On Wednesday, May 19, the Math Club and mathematics department sponsored visiting speaker Professor Shing-Tung Yau of Harvard University. Professor Yau is a recipient of the prestigious Fields Medal, which honors excellence in mathematics research, and was awarded a MacArthur Fellowship, nicknamed the “Genius Award,” in 1984. During Wednesday’s morning assembly and in a discussion group immediately following, he spoke with students about his life and work.

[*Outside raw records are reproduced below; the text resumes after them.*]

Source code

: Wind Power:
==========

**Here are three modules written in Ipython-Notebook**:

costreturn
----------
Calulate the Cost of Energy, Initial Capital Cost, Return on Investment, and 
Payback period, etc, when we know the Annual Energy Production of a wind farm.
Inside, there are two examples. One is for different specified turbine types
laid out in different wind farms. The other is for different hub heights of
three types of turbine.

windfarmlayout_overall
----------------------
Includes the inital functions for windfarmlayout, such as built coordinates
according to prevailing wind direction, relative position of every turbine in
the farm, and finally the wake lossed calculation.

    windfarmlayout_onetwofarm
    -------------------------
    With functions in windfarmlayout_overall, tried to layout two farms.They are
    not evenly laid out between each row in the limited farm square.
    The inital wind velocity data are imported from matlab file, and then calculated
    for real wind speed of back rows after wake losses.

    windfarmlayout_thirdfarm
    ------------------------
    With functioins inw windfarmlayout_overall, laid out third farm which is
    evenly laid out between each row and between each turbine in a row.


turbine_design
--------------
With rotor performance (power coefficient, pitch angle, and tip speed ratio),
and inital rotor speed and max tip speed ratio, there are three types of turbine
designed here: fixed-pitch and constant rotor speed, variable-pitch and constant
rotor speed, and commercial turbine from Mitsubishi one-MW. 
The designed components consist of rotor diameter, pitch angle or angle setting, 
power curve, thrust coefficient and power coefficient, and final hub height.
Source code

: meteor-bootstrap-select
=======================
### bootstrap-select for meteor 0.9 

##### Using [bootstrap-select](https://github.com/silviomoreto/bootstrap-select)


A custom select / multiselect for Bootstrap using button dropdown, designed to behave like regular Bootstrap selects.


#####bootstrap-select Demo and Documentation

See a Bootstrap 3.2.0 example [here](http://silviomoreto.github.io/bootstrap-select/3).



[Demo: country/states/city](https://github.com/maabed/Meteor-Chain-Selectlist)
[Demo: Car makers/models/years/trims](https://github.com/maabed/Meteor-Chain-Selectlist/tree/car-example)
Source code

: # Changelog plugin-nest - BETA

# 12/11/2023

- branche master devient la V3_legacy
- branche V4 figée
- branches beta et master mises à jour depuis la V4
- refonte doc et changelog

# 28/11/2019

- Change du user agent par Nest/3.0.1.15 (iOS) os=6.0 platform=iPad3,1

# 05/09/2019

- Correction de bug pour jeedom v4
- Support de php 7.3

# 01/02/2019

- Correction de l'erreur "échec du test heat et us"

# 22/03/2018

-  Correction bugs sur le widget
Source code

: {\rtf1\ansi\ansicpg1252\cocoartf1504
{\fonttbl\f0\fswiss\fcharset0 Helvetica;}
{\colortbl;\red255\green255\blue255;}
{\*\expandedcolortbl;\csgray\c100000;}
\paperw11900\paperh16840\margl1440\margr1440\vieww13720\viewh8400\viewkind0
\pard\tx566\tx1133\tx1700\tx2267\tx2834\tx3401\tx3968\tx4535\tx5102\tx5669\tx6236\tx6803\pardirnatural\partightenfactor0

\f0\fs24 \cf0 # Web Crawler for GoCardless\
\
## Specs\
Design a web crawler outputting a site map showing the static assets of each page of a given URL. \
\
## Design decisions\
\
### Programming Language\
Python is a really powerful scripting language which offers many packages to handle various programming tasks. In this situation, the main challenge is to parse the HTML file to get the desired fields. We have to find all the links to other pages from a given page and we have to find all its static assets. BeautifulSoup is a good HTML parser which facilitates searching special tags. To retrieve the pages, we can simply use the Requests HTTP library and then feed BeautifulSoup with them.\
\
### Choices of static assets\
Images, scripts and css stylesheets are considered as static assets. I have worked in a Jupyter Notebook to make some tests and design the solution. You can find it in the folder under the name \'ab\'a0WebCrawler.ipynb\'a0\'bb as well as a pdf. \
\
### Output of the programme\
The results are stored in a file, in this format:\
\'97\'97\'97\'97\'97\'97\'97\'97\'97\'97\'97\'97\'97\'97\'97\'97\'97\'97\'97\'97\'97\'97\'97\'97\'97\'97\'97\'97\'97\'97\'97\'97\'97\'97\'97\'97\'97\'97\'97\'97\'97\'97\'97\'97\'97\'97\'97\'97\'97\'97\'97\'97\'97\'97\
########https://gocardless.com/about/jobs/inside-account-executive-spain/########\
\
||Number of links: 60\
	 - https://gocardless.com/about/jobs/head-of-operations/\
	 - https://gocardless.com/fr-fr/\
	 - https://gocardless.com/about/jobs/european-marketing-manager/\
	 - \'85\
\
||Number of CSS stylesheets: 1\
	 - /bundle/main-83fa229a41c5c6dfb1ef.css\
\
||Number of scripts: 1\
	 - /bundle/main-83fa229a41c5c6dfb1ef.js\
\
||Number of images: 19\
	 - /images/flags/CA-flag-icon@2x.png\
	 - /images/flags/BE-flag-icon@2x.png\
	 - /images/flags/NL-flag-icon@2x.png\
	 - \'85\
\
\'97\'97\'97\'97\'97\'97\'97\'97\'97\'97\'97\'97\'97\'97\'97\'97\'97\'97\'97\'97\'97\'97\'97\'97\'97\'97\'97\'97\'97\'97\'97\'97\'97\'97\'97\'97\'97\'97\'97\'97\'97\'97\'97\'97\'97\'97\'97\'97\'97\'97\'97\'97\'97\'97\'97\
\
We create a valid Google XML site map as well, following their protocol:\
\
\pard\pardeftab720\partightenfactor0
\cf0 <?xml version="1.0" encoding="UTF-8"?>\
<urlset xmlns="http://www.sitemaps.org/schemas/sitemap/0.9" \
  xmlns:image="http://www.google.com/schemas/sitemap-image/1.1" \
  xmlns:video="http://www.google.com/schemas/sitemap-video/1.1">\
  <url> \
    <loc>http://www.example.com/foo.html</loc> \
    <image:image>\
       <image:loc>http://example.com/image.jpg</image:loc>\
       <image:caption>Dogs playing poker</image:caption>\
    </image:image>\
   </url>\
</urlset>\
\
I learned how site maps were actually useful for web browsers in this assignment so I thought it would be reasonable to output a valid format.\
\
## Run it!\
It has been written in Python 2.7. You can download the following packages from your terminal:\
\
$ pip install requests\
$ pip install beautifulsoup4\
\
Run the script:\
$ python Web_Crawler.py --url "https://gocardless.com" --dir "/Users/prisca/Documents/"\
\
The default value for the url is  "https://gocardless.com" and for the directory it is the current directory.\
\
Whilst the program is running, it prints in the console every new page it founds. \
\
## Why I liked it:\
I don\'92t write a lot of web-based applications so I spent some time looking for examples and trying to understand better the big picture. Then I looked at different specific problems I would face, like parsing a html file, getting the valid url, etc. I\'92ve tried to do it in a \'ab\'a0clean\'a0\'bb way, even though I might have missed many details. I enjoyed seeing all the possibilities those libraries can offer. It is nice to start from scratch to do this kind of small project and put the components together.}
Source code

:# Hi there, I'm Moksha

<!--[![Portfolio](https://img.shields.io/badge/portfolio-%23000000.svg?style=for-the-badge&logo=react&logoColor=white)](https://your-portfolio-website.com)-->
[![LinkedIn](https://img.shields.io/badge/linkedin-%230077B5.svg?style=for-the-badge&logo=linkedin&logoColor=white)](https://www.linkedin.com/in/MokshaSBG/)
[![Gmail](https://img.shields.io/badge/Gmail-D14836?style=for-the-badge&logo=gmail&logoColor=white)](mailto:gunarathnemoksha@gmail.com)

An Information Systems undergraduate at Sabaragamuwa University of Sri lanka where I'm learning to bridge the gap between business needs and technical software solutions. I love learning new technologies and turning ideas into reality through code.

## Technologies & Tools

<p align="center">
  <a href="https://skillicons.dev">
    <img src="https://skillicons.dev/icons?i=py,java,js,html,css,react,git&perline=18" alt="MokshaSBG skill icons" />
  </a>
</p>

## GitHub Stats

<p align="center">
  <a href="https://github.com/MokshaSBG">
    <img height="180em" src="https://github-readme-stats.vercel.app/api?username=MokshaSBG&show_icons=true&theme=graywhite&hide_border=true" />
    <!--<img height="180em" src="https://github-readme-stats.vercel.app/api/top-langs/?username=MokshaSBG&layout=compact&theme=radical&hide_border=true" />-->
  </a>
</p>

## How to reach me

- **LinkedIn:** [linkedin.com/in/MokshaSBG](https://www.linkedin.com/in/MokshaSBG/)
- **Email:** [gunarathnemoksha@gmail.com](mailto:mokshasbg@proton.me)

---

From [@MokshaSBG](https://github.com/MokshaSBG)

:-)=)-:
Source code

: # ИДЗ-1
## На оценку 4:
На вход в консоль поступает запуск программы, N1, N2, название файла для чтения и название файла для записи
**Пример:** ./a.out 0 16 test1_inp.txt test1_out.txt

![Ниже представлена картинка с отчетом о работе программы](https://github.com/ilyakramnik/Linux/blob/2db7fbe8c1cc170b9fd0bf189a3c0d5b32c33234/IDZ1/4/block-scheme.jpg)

Professor Yau’s work is primarily in the field of differential geometry, which uses methods of calculus and algebra to study problems in geometry. His work links—and has made significant impact upon—the fields of both mathematics and physics. Professor Yau has contributed to Einstein’s Theory of General Relativity—one of the most distinguished applications of differential geometry—by proving that the sum of the universe’s energy has a positive value, a discovery that has helped mathematicians understand how black holes form. His work has also included direct applications to string theory.
Growing up as one of eight children with humble means in southern China, Professor Yau made his way Chinese University of Hong Kong, where he studied mathematics, to U.C. Berkeley, where he earned his Ph.D. in only two years, at the age of 22. He is a member of the National Academy of Sciences and was awarded the National Medal of Science by President Clinton in 1997.